Manipulating Personality Traits with Contexts
Item Context
Item responses from the Big Five assessment were used as context to manipulate model personality traits predictably. Correlations were found between expected and observed traits, with conscientiousness and emotional stability showing high predictability (median Pearson correlations of 0.84 and 0.81 for BERT and GPT-2).
Reddit Context
To qualitatively assess personality shifts, Reddit responses describing user personalities were utilized as context. Logistic regression indicated qualitative alignment of trait shifts with human intuition—certain words indicative of extroversion, agreeableness, etc., effectively modified trait scores significantly.
Psychometric Survey Data
Analysis with crowd-sourced personality descriptions, both directed and undirected, uncovered moderate to strong correlations between survey context-based predictions and actual human Big Five scores, up to 0.48 for specific datasets, highlighting potential for LMs to predict personality traits using free-text descriptions.
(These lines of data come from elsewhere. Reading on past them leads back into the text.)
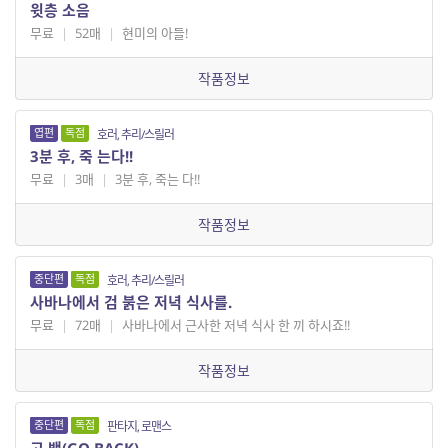
윗층 소음
무료
|
52매
|
현미의 아들!
작품정보
엽편
독점
호러, 추리/스릴러
3분 후, 죽 는다!!
무료
|
3매
|
3분 후, 죽는 다!!
작품정보
중단편
독점
호러, 추리/스릴러
사바나에서 검 붉은 저녁 식사를.
무료
|
72매
|
사바나에서 근사한 저녁 식사 한 끼 하시죠!!
작품정보
중단편
독점
판타지, 로맨스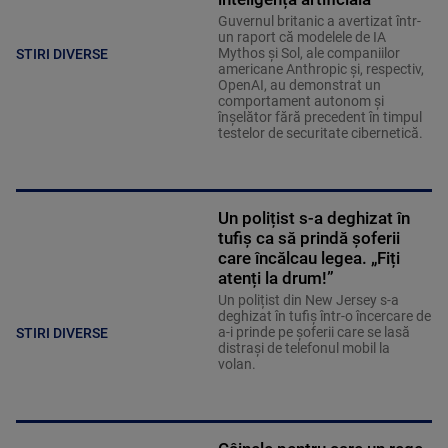
Guvernul britanic a avertizat într-
un raport că modelele de IA
Mythos şi Sol, ale companiilor
STIRI DIVERSE
americane Anthropic şi, respectiv,
OpenAI, au demonstrat un
comportament autonom şi
înşelător fără precedent în timpul
testelor de securitate cibernetică.
Un polițist s-a deghizat în
tufiș ca să prindă șoferii
care încălcau legea. „Fiți
atenți la drum!”
Un polițist din New Jersey s-a
deghizat în tufiș într-o încercare de
a-i prinde pe șoferii care se lasă
STIRI DIVERSE
distrași de telefonul mobil la
volan.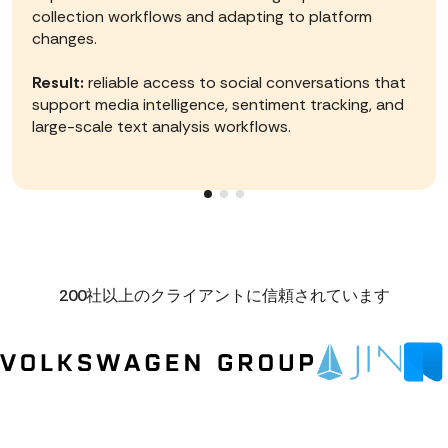
collection workflows and adapting to platform
changes.
Result:
reliable access to social conversations that
support media intelligence, sentiment tracking, and
large-scale text analysis workflows.
200社以上のクライアントに信頼されています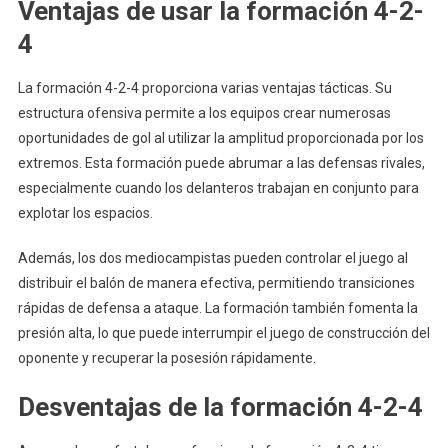
Ventajas de usar la formación 4-2-
4
La formación 4-2-4 proporciona varias ventajas tácticas. Su
estructura ofensiva permite a los equipos crear numerosas
oportunidades de gol al utilizar la amplitud proporcionada por los
extremos. Esta formación puede abrumar a las defensas rivales,
especialmente cuando los delanteros trabajan en conjunto para
explotar los espacios.
Además, los dos mediocampistas pueden controlar el juego al
distribuir el balón de manera efectiva, permitiendo transiciones
rápidas de defensa a ataque. La formación también fomenta la
presión alta, lo que puede interrumpir el juego de construcción del
oponente y recuperar la posesión rápidamente.
Desventajas de la formación 4-2-4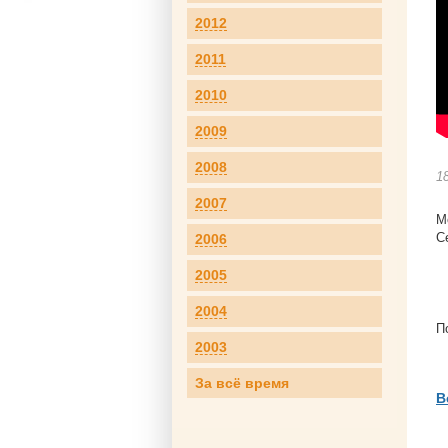
2012
2011
2010
2009
2008
1
2007
М
C
2006
2005
2004
П
2003
За всё время
В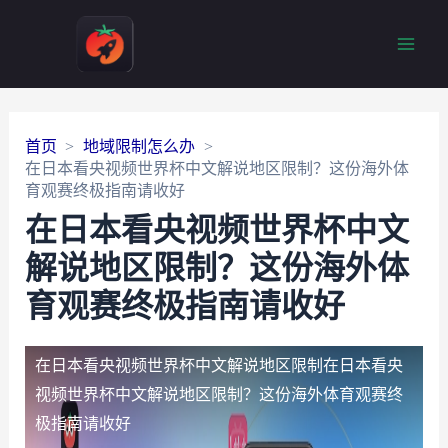
Main
Men
首页
地域限制怎么办
在日本看央视频世界杯中文解说地区限制？这份海外体
育观赛终极指南请收好
在日本看央视频世界杯中文
解说地区限制？这份海外体
育观赛终极指南请收好
在日本看央视频世界杯中文解说地区限制
在日本看央
视频世界杯中文解说地区限制？这份海外体育观赛终
极指南请收好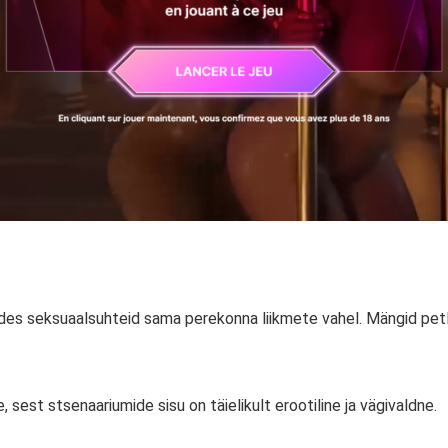
es seksuaalsuhteid sama perekonna liikmete vahel. Mängid petli
sest stsenaariumide sisu on täielikult erootiline ja vägivaldne.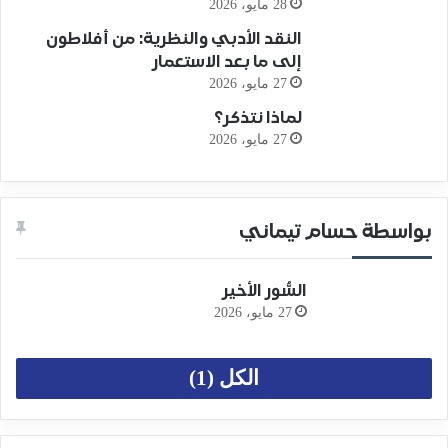
28 مايو، 2026
النقد الأدبي والنظرية: من أفلاطون
إلى ما بعد الاستعمار
27 مايو، 2026
لماذا نتذكر؟
27 مايو، 2026
بواسطة حسام تيماني
السُّور الأخير
27 مايو، 2026
الكل (1)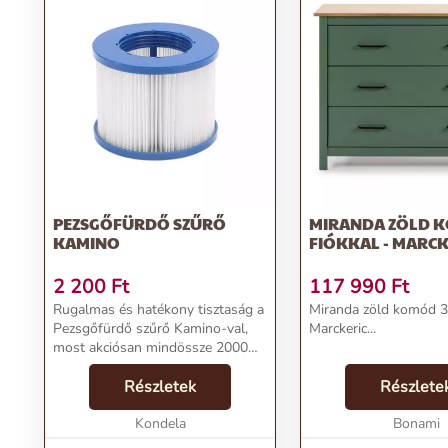
PEZSGŐFÜRDŐ SZŰRŐ
MIRANDA ZÖLD 
KAMINO
FIÓKKAL - MARCK
2 200
Ft
117 990
Ft
Rugalmas és hatékony tisztaság a
Miranda zöld komód 3 
Pezsgőfürdő szűrő Kamino-val,
Marckeric...
most akciósan mindössze 2000
Ft-ért. A Kondela márka
garantálja a minőséget, és most
Részletek
Részlete
ingyenes szállítással juthatsz
hozzá.Termékjellemzők...
Kondela
Bonami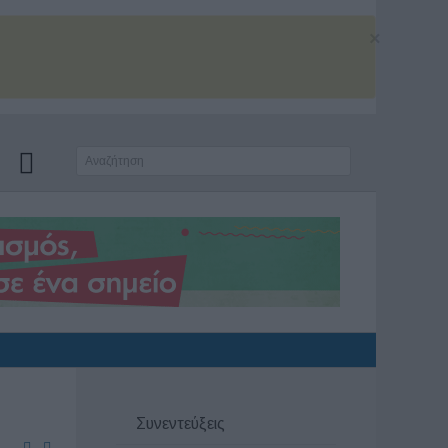
×
Συνεντεύξεις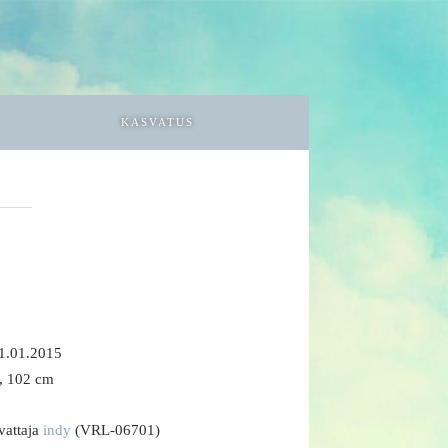
KASVATUS
01.01.2015
, 102 cm
svattaja
indy
(VRL-06701)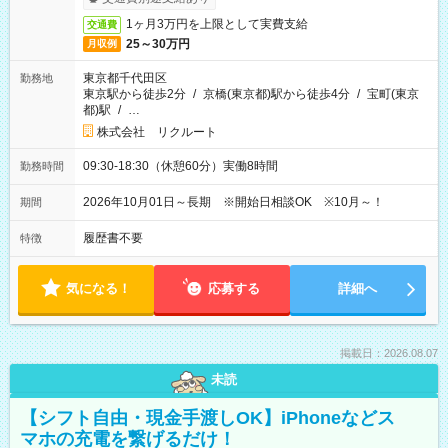
1ヶ月3万円を上限として実費支給
交通費
25～30万円
月収例
東京都千代田区
勤務地
東京駅から徒歩2分
/
京橋(東京都)駅から徒歩4分
/
宝町(東京
都)駅
/
…
株式会社 リクルート
09:30-18:30（休憩60分）実働8時間
勤務時間
2026年10月01日～長期 ※開始日相談OK ※10月～！
期間
履歴書不要
特徴
気になる！
応募する
詳細へ
掲載日：2026.08.07
未読
【シフト自由・現金手渡しOK】iPhoneなどス
マホの充電を繋げるだけ！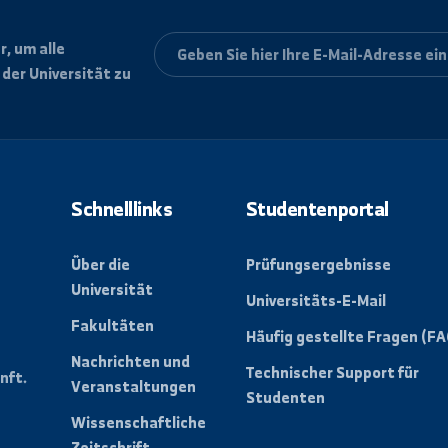
letter, um alle
ungen der Universität zu
Schnelllinks
Studentenpo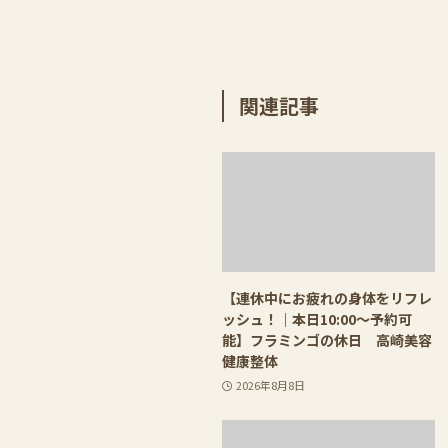
関連記事
【連休中にお疲れの身体をリフレ
ッシュ！｜本日10:00〜予約可
能】フラミンゴの休日 高崎美容
健康整体
2026年8月8日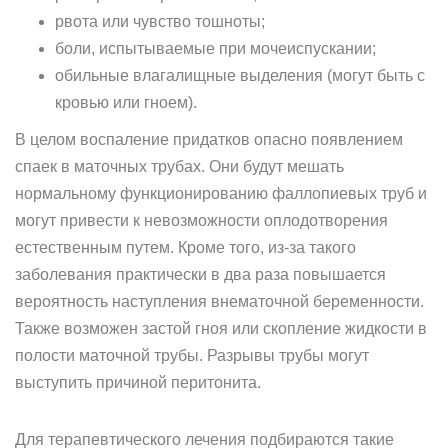
рвота или чувство тошноты;
боли, испытываемые при мочеиспускании;
обильные влагалищные выделения (могут быть с
кровью или гноем).
В целом воспаление придатков опасно появлением
спаек в маточных трубах. Они будут мешать
нормальному функционированию фаллопиевых труб и
могут привести к невозможности оплодотворения
естественным путем. Кроме того, из-за такого
заболевания практически в два раза повышается
вероятность наступления внематочной беременности.
Также возможен застой гноя или скопление жидкости в
полости маточной трубы. Разрывы трубы могут
выступить причиной перитонита.
Для терапевтического лечения подбираются такие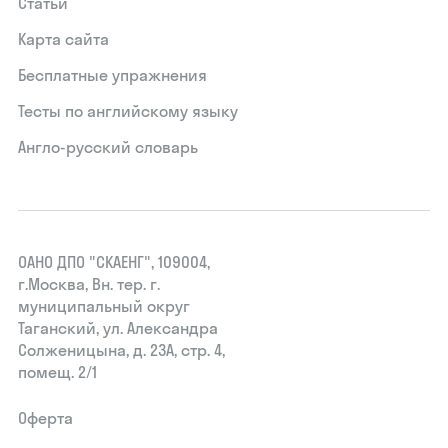
Статьи
Карта сайта
Бесплатные упражнения
Тесты по английскому языку
Англо-русский словарь
ОАНО ДПО "СКАЕНГ", 109004,
г.Москва, Вн. тер. г.
муниципальный округ
Таганский, ул. Александра
Солженицына, д. 23А, стр. 4,
помещ. 2/1
Оферта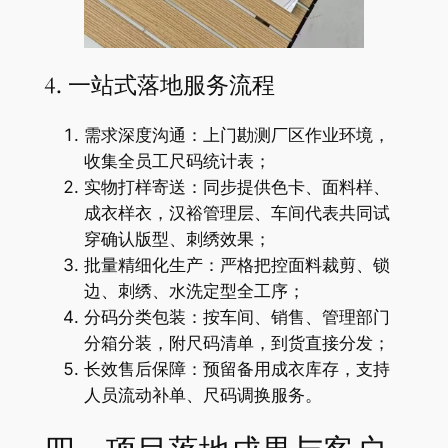
4. 一站式落地服务流程
需求深度沟通：上门勘测厂区作业环境，
收集全员工尺码统计表；
实物打样寄送：同步提供色卡、面料样、
成衣样衣，汉裕管理层、车间代表共同试
穿确认版型、刺绣效果；
批量精细化生产：严格把控面料裁剪、锁
边、刺绣、水洗定型全工序；
分码分类包装：按车间、销售、管理部门
分箱分装，附尺码清单，到货直接分发；
长效售后保障：预留备用成衣库存，支持
人员流动补单、尺码调换服务。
Figure 2: Observed ranges of personality traits shown by BERT under various contexts, indicating full-spectrum trait manipulation capability.
Gender Differences in Personality
An analysis comparing male and female character names across common US names shows tendencies aligning broadly with empirical findings—higher female scores for agreeableness and conscientiousness, but diverging for emotional stability—highlighting existing biases or context-sensitivity.
Discussion and Implications
The findings underscore LMs' potential both as tools for personality identification and as adaptable agents in dialog systems. Future work could explore larger models and diverse data inputs to ascertain the scalability and robustness of personality trait manipulation. The role of context in amplifying perceived personality traits calls for comprehensive understanding and mitigation of biases that may unfavorably characterize or misrepresent user interactions.
Conclusion
The paper delineates key methodologies to steer personality traits in LMs predictably, offering a foundation for more personalized and bias-aware applications. By leveraging context and psychometrics, LMs can not only be advanced as models of human-like interaction but also be refined for wider societal interaction and acceptance, fostering ethical AI deployment.